▶ **Your objective**: Which lines in the entries below contain the string "pentru", with uppercase and lowercase counted as different? Pull out every such line and copy it in full.

(Data in this exercise begins)

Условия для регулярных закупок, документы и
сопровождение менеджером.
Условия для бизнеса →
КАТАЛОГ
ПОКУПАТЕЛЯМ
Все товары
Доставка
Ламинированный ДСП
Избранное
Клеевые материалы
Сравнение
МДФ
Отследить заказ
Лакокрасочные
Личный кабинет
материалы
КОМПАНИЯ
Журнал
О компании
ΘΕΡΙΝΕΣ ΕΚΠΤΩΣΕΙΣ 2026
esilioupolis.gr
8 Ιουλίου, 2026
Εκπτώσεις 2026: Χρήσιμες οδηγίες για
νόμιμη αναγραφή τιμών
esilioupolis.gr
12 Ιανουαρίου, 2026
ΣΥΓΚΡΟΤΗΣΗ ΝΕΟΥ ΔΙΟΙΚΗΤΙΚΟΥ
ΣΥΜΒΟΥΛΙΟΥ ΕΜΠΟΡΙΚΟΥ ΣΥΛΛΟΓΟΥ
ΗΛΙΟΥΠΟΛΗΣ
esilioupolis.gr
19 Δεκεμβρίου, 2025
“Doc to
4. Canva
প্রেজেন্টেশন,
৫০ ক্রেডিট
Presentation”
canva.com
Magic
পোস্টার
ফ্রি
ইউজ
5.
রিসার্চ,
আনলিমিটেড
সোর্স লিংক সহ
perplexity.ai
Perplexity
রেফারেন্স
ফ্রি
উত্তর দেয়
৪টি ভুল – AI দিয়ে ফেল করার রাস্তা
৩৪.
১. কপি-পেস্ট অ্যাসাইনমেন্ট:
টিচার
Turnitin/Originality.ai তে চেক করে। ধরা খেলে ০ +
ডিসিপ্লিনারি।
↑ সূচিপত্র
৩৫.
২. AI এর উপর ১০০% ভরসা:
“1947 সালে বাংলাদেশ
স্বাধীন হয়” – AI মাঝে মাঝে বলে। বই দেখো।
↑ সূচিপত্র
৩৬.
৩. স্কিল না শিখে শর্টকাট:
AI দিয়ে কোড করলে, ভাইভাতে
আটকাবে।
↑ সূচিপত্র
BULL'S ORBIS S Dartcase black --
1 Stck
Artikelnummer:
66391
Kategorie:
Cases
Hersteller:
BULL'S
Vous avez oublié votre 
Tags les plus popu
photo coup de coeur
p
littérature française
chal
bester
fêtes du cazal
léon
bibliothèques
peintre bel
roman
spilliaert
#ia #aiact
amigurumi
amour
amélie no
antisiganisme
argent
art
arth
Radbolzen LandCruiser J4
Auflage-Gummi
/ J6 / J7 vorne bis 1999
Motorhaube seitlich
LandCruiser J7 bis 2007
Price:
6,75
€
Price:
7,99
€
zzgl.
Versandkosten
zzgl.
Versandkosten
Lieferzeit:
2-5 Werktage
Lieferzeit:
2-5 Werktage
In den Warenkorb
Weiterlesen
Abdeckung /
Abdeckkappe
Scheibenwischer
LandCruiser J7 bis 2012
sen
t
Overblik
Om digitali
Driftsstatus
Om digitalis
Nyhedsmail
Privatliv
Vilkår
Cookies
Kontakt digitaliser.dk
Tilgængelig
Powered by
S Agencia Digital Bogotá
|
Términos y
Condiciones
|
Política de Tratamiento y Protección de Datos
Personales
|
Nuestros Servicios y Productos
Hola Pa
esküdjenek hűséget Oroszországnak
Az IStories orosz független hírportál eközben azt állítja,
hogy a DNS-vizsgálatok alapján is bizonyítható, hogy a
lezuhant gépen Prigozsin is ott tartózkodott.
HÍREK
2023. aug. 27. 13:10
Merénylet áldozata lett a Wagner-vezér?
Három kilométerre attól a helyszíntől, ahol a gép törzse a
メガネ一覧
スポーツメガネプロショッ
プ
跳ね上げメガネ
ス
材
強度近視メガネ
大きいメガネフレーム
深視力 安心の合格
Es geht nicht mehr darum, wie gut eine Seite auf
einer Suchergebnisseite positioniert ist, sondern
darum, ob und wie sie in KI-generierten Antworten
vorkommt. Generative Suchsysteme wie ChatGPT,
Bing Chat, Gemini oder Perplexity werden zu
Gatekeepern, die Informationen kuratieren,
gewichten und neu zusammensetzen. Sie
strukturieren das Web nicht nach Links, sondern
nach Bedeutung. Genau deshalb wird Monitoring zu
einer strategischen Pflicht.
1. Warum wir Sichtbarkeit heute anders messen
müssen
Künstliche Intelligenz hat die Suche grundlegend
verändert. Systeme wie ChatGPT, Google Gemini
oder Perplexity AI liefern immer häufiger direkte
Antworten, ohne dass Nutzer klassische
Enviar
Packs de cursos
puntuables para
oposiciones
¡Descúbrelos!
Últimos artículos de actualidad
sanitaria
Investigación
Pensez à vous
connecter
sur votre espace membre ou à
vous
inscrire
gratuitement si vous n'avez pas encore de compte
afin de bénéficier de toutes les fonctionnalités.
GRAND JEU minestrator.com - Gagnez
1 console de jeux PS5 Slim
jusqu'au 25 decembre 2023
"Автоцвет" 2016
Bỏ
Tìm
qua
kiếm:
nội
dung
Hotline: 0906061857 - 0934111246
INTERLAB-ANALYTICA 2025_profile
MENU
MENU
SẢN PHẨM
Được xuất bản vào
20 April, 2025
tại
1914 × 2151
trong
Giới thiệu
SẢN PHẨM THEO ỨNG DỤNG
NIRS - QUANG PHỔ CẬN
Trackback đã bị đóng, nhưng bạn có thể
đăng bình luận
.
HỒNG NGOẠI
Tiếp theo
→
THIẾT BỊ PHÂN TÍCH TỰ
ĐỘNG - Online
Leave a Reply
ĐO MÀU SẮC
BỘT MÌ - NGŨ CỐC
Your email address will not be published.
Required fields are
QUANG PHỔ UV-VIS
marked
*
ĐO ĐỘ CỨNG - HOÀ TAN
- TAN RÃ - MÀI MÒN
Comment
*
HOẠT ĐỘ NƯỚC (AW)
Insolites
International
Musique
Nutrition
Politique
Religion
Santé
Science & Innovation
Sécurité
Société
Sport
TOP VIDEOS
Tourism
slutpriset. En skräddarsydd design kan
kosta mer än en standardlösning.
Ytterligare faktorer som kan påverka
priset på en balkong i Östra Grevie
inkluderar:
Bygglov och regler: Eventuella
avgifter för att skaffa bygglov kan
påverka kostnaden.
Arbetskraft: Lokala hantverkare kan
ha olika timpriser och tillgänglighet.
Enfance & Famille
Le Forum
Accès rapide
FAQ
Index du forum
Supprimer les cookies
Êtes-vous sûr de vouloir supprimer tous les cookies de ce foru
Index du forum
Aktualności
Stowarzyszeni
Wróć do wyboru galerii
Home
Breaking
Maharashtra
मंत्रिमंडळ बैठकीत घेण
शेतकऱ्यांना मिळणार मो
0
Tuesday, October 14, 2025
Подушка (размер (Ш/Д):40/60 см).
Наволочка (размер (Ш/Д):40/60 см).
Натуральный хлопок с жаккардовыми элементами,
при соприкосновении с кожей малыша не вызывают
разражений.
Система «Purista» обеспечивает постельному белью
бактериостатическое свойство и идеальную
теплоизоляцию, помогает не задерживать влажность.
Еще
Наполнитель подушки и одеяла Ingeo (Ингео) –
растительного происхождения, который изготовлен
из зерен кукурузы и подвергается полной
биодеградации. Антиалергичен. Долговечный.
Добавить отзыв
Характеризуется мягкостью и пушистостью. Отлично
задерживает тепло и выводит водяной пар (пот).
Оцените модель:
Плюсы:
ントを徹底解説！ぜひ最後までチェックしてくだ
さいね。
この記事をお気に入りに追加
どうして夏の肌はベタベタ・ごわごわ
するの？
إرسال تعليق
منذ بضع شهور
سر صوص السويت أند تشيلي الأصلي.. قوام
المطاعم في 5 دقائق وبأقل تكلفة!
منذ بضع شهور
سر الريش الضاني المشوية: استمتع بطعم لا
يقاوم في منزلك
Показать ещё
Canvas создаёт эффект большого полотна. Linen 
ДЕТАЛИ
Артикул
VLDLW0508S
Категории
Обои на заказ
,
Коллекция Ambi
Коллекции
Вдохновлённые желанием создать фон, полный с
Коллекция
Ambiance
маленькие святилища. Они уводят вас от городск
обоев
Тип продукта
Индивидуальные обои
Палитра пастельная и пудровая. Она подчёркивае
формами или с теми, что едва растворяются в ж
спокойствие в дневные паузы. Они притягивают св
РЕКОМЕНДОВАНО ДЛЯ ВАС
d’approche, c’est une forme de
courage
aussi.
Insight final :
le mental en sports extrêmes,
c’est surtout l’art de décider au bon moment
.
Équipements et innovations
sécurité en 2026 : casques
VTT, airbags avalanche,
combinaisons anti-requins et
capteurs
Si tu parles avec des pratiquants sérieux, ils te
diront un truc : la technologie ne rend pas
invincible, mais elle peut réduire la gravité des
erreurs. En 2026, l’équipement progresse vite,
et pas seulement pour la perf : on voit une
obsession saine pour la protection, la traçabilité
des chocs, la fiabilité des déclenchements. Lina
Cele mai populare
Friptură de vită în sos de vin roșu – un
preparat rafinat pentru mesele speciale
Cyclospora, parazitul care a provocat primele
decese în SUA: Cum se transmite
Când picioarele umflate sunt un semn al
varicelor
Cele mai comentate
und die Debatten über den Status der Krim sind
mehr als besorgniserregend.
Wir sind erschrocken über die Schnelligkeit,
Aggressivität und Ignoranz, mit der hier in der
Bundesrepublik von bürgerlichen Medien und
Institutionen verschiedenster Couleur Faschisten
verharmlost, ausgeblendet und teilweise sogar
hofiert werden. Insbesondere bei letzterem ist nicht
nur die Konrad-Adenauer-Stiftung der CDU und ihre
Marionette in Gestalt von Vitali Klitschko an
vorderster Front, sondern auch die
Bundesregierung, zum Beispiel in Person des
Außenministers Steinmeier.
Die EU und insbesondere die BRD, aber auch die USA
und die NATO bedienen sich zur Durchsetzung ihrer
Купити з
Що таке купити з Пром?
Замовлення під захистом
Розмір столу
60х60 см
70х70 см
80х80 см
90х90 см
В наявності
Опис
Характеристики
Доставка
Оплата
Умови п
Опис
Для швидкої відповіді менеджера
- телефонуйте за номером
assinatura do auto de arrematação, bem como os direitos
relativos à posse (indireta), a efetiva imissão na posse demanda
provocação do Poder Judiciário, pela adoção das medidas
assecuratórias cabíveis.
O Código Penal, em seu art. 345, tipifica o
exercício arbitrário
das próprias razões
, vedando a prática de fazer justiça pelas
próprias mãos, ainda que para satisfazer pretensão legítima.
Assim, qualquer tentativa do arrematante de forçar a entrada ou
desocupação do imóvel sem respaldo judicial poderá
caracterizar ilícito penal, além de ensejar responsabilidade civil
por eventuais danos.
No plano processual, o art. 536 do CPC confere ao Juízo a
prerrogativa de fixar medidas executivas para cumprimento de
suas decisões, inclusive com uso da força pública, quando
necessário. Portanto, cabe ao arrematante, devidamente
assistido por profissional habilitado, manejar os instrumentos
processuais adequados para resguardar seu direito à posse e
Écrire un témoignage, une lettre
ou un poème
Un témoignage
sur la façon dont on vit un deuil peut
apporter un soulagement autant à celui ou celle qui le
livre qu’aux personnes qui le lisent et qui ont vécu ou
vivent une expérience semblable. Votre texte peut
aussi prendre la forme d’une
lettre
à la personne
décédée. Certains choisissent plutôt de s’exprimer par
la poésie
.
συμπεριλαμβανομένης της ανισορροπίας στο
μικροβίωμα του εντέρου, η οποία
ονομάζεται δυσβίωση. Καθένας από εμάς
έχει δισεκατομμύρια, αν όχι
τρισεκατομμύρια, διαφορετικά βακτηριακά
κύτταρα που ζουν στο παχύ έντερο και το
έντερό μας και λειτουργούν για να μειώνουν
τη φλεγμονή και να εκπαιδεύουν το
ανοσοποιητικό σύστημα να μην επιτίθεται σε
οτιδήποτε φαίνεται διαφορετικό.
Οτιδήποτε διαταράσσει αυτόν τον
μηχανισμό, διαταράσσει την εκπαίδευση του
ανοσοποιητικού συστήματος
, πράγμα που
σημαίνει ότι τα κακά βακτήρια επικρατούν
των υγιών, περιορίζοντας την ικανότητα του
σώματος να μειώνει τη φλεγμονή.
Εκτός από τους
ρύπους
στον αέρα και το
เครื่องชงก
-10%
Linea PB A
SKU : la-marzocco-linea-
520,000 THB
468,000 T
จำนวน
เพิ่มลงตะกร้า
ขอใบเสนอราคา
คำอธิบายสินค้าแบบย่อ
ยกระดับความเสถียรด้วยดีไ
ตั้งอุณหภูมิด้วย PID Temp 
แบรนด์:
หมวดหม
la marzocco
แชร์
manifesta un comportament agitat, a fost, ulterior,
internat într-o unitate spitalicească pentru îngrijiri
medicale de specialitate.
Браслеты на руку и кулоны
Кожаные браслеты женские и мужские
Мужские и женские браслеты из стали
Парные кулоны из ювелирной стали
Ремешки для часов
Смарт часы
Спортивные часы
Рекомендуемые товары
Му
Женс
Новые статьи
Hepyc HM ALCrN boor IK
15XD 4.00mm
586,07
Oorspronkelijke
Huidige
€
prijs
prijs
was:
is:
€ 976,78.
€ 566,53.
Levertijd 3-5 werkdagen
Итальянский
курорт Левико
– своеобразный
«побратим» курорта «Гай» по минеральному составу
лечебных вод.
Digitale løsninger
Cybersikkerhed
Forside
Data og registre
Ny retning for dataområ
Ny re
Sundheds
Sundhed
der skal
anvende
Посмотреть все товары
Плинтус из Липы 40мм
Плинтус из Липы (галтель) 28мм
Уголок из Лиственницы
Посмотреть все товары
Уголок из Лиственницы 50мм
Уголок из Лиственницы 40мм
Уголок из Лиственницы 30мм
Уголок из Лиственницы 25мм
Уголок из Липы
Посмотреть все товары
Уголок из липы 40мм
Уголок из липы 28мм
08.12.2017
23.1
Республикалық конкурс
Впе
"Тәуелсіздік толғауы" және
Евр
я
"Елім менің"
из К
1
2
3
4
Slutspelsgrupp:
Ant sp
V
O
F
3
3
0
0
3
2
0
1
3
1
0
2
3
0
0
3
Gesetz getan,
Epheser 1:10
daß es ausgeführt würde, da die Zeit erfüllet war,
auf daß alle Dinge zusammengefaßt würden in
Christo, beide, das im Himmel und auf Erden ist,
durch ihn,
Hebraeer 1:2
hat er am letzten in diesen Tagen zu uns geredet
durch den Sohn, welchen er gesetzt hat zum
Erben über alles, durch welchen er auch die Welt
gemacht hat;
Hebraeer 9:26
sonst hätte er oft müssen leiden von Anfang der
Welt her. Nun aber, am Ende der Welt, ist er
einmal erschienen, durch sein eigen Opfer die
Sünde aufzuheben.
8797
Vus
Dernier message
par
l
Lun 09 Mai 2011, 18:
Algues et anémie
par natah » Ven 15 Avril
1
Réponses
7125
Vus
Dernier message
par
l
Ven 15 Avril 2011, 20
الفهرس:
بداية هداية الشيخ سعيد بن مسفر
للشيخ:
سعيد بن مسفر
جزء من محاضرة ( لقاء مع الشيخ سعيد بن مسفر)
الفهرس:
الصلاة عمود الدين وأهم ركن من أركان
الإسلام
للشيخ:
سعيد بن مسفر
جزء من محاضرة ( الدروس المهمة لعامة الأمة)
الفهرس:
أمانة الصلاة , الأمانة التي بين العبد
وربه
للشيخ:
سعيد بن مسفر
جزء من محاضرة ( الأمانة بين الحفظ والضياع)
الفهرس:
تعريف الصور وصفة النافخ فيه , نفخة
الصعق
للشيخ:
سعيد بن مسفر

(Data in this exercise ends)

▶ **Completed exercise**:
preparat rafinat pentru mesele speciale
internat într-o unitate spitalicească pentru îngrijiri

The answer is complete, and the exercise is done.